Last month the authorities said they had arrested 82 people targeting the Olympics and said they had broken up five groups with links to Uighurs who posed a threat to the Games.
Human Rights groups say Beijing's leaders have used Olympic security as an excuse to crackdown on the Uighurs.
Terrorism experts and Chinese authorities, however, have said that with more than 100,000 soldiers and police guarding Beijing and other Olympic co-host cities, terrorists were more likely to attack less-protected areas.
Beijing was yesterday a gridlock of checkpoints as spot checks were carried out and police patrolled all major roads leading to the Olympic venues.

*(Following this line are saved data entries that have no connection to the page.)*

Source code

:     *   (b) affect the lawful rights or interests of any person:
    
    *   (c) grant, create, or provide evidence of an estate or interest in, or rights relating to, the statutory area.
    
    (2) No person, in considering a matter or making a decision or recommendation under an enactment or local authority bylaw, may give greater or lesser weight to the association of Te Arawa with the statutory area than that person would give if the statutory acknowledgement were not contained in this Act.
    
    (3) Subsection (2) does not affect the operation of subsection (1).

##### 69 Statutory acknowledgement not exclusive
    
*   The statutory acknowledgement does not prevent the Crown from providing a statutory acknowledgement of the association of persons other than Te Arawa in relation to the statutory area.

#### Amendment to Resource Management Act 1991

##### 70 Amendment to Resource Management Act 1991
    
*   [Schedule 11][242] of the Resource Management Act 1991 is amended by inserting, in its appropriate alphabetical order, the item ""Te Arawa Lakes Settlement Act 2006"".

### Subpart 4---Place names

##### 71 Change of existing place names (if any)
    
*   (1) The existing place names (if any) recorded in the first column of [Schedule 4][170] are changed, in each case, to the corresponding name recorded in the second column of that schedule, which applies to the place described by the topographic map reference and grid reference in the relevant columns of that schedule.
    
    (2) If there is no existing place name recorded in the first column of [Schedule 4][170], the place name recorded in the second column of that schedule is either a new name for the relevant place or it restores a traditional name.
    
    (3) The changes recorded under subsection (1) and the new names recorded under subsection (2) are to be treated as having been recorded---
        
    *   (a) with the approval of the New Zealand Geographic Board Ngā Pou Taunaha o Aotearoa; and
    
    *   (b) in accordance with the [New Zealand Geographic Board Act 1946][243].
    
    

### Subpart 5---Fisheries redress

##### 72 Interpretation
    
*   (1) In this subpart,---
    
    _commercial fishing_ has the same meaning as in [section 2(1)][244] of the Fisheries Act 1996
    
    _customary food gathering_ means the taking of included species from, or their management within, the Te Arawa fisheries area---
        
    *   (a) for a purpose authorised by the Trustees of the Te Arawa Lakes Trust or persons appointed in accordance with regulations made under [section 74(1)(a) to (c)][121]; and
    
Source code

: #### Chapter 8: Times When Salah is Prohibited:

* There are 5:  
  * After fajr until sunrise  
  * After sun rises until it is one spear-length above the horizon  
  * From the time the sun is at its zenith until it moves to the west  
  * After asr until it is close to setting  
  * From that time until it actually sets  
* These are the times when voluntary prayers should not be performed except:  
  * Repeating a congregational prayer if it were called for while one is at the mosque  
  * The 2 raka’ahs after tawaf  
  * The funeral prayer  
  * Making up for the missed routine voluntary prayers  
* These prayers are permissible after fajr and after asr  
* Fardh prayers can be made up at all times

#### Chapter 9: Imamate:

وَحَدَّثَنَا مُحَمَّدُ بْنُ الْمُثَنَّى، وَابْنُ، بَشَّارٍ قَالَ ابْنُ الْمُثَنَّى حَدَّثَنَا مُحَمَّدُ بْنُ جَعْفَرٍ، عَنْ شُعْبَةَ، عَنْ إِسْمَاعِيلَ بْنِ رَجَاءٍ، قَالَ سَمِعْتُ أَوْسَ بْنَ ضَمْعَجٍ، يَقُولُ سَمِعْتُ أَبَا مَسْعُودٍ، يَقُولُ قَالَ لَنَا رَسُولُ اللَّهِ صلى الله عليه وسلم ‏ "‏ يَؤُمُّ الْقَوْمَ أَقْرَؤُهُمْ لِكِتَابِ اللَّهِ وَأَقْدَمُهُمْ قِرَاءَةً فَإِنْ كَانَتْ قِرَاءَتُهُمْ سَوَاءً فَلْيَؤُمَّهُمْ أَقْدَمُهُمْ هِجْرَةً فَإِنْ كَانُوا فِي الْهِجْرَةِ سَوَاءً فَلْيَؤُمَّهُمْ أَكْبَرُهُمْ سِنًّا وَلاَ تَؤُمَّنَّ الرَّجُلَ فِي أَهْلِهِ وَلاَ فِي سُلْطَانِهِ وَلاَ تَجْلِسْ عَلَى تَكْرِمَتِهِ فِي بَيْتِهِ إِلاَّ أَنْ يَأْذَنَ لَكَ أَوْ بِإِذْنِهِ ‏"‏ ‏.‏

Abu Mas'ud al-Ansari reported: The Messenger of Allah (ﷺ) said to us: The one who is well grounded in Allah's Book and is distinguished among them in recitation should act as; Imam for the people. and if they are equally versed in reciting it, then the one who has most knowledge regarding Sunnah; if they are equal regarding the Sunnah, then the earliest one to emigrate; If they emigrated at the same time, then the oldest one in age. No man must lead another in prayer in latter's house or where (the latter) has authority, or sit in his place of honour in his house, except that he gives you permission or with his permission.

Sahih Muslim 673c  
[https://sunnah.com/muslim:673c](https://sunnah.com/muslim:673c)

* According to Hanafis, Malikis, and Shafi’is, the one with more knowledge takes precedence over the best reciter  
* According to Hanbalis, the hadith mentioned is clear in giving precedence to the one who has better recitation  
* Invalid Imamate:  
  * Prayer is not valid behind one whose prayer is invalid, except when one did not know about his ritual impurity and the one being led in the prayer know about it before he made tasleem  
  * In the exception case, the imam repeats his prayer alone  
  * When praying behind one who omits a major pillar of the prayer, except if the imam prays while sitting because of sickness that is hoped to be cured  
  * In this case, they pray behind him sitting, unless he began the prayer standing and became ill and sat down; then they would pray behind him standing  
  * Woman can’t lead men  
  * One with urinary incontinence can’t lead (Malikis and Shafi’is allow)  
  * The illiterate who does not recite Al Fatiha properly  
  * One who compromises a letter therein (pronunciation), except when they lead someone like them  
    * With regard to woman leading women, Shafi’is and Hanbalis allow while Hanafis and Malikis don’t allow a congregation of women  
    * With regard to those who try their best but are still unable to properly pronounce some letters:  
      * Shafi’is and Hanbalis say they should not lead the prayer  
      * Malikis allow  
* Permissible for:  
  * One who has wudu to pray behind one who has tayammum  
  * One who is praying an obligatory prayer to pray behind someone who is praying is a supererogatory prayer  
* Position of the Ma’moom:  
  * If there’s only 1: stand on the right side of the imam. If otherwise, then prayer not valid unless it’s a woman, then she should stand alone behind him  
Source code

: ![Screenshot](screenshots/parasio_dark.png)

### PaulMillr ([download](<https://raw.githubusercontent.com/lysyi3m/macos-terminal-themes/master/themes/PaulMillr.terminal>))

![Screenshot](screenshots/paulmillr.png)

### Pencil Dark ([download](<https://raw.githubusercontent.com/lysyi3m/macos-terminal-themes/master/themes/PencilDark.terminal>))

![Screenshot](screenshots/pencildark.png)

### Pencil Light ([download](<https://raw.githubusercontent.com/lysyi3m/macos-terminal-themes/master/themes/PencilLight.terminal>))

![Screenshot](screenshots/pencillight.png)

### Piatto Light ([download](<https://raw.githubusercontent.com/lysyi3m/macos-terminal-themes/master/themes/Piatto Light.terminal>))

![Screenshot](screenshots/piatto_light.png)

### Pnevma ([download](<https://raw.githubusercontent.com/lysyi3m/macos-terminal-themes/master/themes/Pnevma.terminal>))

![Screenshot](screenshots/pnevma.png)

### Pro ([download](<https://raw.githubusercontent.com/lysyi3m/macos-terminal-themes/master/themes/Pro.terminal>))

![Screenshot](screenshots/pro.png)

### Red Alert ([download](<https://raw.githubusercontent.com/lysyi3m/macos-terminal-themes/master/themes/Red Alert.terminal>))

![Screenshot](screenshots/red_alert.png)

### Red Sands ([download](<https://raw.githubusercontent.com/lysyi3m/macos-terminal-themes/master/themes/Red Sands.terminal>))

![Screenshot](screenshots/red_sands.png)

A small group of protesters who clashed with police near Tiananmen Square, saying the happiness of the Beijing Olympics was built on their pain, were swiftly led away.
The protesters said they had been evicted from their homes to make way for reconstruction of the district. The area is being rebuilt into a commercial strip with businesses such as Nike, Starbucks and Rolex.
Demonstrations in and near central Beijing's Tiananmen Square are rare and generally stopped quickly by police. China is sensitive to any public criticism of the Olympics, and has stationed security agents throughout the city to watch for signs of unrest.
One of the biggest problems facing the authorities remains pollution with a heavy, thick haze returning to hang low over Beijing after three clear sunny days.
China said it will begin monitoring additional air pollutants after the Olympic Games as part of efforts to expand pollution controls.
The Environment Ministry releases an air pollution rating each day for Beijing, called
an Air Pollution Index, but this does not include ozone and tiny particulate matter.
The ultra-fine dust particles, at 2.5 micrometers, are considered especially harmful to health because they are small enough to penetrate the lungs and create respiratory problems. Ozone, a colourless gas, can also cause respiratory problems.
The host city's polluted air has been one of the biggest worries for Olympic organisers and prompted drastic measures earlier this month that included pulling half the city's 3.3 million vehicles off the roads, halting most construction and closing some factories in the capital and surrounding provinces.